##### Texto de origem #####

PORTUGAL
E A MEDICINA
João Amílcar Salgado
Dirigentes
do futebol europeu anunciaram que a final da Liga dos Campeões, em 2021, entre Chelsea e Manchester City, será na
cidade do Porto, porque Portugal é o lugar mais seguro na pandemia. Vale
lembrar que, na época da chegada dos lusos ao Brasil, Portugal possuía uma das
melhores medicinas do mundo, principalmente pela presença de médicos de origem
judaica, que eram formados em Salamanca e em outros centros de excelência. Um
desses médicos foi Garcia de Orta, provavelmente aparentado a nossos Garcias,
que revelou ao Ocidente a medicina oriental, muitas vezes à frente da europeia.
Seu livro COLÓQUIO DOS SIMPLES E DROGAS E COISAS MEDICINAIS DA ÍNDIA (1563)
jamais seria autorizado em Portugal, mas foi publicado em Goa. Segundo uma
versão, foi chancelado pelo governador em estado de embriaguez, na comemoração
de seu aniversário. Outro médico genial
foi Francisco Souza Sanches, cujo livro AQUILO QUE NÃO SE SABE (1581)
teria sido plagiado por Descartes, em seu cogito. Muito
antes, Pedro Julião Rebelo, que veio a ser o papa João 21, já era o primeiro
oftalmologista do ocidente, com seu livro DA CURA DOS OLHOS (c. 1250).
Francisco e Pedro são também provavelmente aparentados aos nossos Souza e
Rabelo.

#####

Instruções de trabalho -
A) Liste todos os livros citados no texto sobre Portugal e a medicina, com o ano que aparece ao lado de cada um.
B) Segundo o texto sobre Portugal e a medicina, onde foi publicado o livro de Garcia de Orta?
C) Repita do texto sobre Portugal e a medicina tudo desde "Seu livro COLÓQUIO" até "OLHOS (c. 1250).".
Responda usando só o texto.

##### Material fornecido #####

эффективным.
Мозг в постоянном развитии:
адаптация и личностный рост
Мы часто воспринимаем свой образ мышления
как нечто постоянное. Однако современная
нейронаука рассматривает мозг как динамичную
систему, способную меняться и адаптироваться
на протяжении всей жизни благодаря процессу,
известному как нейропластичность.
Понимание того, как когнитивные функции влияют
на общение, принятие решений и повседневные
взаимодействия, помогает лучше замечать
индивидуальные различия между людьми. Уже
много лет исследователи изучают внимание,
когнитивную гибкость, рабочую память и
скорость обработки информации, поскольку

#####

Respostas escritas -
A)
COLÓQUIO DOS SIMPLES E DROGAS E COISAS MEDICINAIS DA ÍNDIA (1563)
AQUILO QUE NÃO SE SABE (1581)
DA CURA DOS OLHOS (c. 1250)

B) Em Goa.

C)
Seu livro COLÓQUIO DOS SIMPLES E DROGAS E COISAS MEDICINAIS DA ÍNDIA (1563)
jamais seria autorizado em Portugal, mas foi publicado em Goa. Segundo uma
versão, foi chancelado pelo governador em estado de embriaguez, na comemoração
de seu aniversário. Outro médico genial
foi Francisco Souza Sanches, cujo livro AQUILO QUE NÃO SE SABE (1581)
teria sido plagiado por Descartes, em seu cogito. Muito
antes, Pedro Julião Rebelo, que veio a ser o papa João 21, já era o primeiro
oftalmologista do ocidente, com seu livro DA CURA DOS OLHOS (c. 1250).